UK Cryptoasset Adoption and DeFi Participation Statistics
- 27% of UK cryptoasset users reported participating in cryptoasset staking in the 12 months prior to the 2024 FCA survey, compared to 9% who reported participating in lending or borrowing, based on FCA Cryptoassets Consumer Research 2024 Wave 5.
- 43% of UK cryptoasset users in 2024 reported they had not participated in staking and had not heard of it, while 26% had not participated but had heard of it, based on FCA Cryptoassets Consumer Research 2024 Wave 5.
- The proportion of UK cryptoasset users who participated in cryptoasset staking fell by 5 percentage points to 22% in 2025, while among those more willing to take higher risks for higher returns, 28% reported staking participation, based on FCA Cryptoassets Consumer Research 2025 Wave 6.

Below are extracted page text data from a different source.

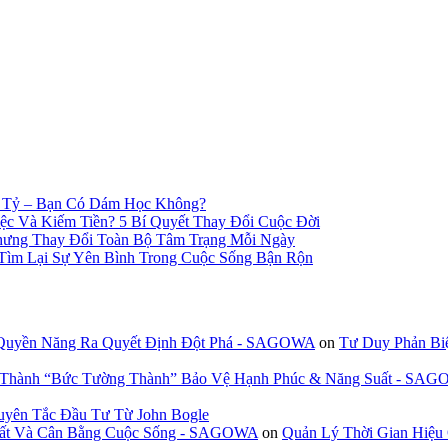
n Tỷ – Bạn Có Dám Học Không?
c Và Kiếm Tiền? 5 Bí Quyết Thay Đổi Cuộc Đời
hưng Thay Đổi Toàn Bộ Tâm Trạng Mỗi Ngày
 Tìm Lại Sự Yên Bình Trong Cuộc Sống Bận Rộn
 Quyền Năng Ra Quyết Định Đột Phá - SAGOWA
on
Tư Duy Phản Bi
n Thành “Bức Tường Thành” Bảo Vệ Hạnh Phúc & Năng Suất - SA
uyên Tắc Đầu Tư Từ John Bogle
 Suất Và Cân Bằng Cuộc Sống - SAGOWA
on
Quản Lý Thời Gian Hiệu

- 91% of UK adults were aware of cryptoassets in 2025, unchanged from 2024, with awareness of stablecoins among users rising to 58% from 53% in 2024, based on FCA Cryptoassets Consumer Research 2025 Wave 6.
- 12% of UK adults, approximately 7 million people, owned cryptoassets in August 2024, based on FCA Cryptoassets Consumer Research 2024 Wave 5.
- Cryptoasset users are more tolerant of financial risk than those who are aware of crypto but choose not to invest, with approximately 63% of users saying they are willing to take higher risks for higher returns in 2025, based on FCA Cryptoassets Consumer Research 2025 Wave 6.
CARF Reporting and DeFi Compliance Infrastructure
- Several respondents to the HMRC CARF consultation requested additional guidance on establishing when individuals or entities have control or sufficient influence in the context of decentralised services, including decentralised exchanges and other DeFi arrangements, based on the HMRC CARF consultation summary of responses published October 2024.
- Multiple respondents to the HMRC CARF consultation requested that software developers and non-custodial platforms be categorically excluded from the definition of a Reporting Cryptoasset Service Provider, based on the HMRC CARF consultation summary of responses October 2024.
- The HMRC CARF consultation received 33 written responses from stakeholders, with respondents generally supportive of the proposals while noting the need for further guidance on decentralised services, based on the HMRC CARF consultation summary of responses October 2024.
- UK RCASPs must submit their first CARF reports to HMRC between 1 January and 31 May 2027 covering all cryptoasset transactions including those in DeFi protocols where they qualify as relevant cryptoassets, based on the HMRC CARF guidance updated January 2026.
- The FCA published Consultation Paper CP25/40 in December 2025 covering proposed rules for trading platforms, intermediaries, lending, borrowing, staking, and decentralised finance, explicitly including DeFi within its scope, based on the FCA CP25/40 published December 2025.
- The new UK cryptoasset regulatory regime is not expected to come into force until 25 October 2027, based on the FCA cryptoassets regulatory timeline as of December 2025.